第22回 マニュアルの功罪と限界
私は来年で40歳になるが、言葉遣いに悩む場面が多くなってきた。ヘルパーには年下が増えてきている一方、所属団体や仕事先ではまだ私は辛うじて「若手」の部類に入ることが多い。あまりに馴れ馴れしいのも嫌がられそうな一方で、逆にきっちりしすぎていても距離を強く感じさせてしまう。基本的には誰に対しても(かっちりした敬語ではないが)丁寧語で話しているつもりだが、話の成り行きで友人に使うような砕けた言葉が出ることもある。このくらいが、いい塩梅なのではないかと思っている。
しかし、いい塩梅を探すどころか妙な方向へと進んでいるように見えることもある。バスや鉄道などの交通機関の係員や、若手の医療職の私への接し方には、どうしても違和感を抱くことが多い。それはおそらく、交通事業者側や医療職側が考える“丁寧な”対応と私が考えるそれがすれ違っているからだろう。今回はそのことについて書いてみたい。

_この作業について_
言葉遣いについての文章から、次の問いに答えてください。
(a) 筆者は来年で何歳になるか。
(b) 所属団体や仕事先で、筆者はどの部類に入ることが多いとされているか。
(c) 筆者が接し方に違和感を抱くことが多い相手として、誰が挙げられているか。
一覧はこの作業とは関係がない。

_提供された情報_
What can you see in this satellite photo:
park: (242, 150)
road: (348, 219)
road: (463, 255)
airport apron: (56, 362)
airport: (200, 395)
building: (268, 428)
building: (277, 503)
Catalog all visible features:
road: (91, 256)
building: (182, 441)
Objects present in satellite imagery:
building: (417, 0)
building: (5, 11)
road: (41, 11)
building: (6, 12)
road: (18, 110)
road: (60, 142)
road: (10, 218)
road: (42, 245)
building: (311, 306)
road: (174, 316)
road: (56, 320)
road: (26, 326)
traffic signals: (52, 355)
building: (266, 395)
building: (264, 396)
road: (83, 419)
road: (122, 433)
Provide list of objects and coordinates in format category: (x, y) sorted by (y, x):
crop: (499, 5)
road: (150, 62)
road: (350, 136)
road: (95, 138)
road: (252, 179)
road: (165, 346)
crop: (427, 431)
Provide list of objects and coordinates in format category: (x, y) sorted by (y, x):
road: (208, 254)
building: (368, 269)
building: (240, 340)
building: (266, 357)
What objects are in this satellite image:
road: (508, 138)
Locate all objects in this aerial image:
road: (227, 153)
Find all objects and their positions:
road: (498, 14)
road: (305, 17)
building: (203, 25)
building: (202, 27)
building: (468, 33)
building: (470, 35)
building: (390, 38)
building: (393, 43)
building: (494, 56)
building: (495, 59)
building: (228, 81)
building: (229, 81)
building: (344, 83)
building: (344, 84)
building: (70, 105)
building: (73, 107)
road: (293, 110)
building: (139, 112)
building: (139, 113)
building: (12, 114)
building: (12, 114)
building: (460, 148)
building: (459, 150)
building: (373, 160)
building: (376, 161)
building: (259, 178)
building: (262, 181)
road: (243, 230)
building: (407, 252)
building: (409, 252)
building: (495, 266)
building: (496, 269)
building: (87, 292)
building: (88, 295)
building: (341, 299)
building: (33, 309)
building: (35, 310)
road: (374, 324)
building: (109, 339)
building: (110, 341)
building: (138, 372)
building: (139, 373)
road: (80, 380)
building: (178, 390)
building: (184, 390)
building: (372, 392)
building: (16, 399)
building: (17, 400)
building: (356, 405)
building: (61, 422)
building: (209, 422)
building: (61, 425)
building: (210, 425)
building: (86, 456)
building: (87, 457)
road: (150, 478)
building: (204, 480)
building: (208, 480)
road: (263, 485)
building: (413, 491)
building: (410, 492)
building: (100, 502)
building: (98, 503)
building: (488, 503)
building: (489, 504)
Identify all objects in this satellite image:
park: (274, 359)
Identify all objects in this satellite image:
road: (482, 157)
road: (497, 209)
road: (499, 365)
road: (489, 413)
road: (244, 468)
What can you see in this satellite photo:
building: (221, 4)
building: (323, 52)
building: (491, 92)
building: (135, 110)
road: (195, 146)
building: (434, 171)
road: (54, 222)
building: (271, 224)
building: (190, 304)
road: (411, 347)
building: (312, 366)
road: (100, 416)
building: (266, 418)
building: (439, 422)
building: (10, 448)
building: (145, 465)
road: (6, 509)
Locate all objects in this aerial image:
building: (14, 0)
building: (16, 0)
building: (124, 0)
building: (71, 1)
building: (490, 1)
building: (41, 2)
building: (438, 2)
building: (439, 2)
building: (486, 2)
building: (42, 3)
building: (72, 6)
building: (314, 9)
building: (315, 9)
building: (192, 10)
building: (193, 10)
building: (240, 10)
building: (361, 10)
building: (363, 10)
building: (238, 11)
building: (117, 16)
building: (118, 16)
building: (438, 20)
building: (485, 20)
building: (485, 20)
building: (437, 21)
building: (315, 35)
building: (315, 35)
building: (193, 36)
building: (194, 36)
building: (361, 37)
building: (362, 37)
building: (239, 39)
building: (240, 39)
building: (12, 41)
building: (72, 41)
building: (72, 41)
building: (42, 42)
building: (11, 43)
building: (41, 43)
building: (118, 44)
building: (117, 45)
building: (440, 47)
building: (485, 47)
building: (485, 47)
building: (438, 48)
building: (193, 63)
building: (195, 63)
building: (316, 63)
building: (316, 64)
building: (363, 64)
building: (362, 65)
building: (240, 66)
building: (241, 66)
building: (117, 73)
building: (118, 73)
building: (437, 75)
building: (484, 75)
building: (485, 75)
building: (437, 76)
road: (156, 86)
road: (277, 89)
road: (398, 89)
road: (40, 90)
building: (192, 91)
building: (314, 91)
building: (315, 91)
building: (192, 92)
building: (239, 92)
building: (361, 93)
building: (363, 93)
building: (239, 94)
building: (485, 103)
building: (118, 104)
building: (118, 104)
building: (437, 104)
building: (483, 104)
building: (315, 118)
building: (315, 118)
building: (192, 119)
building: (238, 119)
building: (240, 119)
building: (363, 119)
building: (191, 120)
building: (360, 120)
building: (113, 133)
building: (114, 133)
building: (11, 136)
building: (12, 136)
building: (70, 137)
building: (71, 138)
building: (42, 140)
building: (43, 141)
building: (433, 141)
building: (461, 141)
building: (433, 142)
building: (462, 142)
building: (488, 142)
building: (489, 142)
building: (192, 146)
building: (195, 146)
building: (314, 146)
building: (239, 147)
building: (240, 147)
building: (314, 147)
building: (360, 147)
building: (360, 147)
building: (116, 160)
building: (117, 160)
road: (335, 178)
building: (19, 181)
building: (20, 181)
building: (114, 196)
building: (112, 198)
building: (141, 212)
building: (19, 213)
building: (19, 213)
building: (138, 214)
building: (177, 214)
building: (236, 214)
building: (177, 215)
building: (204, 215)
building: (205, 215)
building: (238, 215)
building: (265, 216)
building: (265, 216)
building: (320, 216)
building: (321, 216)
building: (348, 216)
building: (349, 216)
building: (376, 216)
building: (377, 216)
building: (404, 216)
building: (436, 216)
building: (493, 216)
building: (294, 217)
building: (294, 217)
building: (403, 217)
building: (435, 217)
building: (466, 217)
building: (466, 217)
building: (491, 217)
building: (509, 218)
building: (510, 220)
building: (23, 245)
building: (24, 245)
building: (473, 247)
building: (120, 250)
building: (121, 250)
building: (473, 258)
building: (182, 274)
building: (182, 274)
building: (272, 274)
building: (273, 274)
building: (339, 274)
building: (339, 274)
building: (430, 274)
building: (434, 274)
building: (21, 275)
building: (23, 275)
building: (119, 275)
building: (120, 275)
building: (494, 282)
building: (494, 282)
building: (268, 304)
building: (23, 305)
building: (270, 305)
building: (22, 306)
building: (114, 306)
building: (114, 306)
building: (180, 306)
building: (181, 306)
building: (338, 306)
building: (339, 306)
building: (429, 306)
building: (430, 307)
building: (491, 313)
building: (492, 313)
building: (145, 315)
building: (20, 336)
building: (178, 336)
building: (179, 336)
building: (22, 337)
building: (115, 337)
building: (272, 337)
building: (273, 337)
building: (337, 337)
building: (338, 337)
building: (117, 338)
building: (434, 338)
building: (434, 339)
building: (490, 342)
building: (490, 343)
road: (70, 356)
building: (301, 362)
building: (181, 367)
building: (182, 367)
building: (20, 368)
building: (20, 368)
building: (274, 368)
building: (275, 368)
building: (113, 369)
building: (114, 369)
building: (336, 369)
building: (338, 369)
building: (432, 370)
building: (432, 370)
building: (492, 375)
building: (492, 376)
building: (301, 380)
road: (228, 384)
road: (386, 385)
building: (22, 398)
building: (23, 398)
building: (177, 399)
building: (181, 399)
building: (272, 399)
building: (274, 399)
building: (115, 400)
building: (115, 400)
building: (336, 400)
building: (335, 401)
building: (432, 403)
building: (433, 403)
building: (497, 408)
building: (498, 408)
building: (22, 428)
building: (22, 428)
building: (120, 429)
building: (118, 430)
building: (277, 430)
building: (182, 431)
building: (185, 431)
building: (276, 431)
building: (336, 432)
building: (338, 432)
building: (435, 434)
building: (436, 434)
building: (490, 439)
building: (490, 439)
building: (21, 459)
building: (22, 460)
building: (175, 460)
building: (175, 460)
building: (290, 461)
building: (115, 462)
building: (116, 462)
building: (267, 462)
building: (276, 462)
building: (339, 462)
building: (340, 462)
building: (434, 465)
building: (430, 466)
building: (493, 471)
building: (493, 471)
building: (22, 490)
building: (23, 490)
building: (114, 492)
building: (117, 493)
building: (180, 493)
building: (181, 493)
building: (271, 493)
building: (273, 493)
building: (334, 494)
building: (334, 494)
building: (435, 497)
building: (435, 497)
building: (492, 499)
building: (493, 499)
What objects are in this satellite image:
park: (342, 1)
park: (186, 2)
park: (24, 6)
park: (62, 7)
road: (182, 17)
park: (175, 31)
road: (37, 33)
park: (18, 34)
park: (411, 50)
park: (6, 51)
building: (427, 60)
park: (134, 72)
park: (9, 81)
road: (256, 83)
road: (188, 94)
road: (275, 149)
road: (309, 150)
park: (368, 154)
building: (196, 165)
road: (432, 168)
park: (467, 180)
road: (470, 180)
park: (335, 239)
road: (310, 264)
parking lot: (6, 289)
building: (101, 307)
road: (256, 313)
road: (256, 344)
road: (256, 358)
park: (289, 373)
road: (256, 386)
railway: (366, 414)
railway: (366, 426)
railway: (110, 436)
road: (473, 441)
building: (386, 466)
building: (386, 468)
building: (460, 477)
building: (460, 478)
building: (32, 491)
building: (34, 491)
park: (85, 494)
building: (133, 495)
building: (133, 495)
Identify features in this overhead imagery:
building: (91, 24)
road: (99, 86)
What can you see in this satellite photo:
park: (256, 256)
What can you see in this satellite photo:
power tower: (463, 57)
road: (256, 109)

_結果_
(a) 40歳。
(b) 「若手」の部類。
(c) バスや鉄道などの交通機関の係員と、若手の医療職。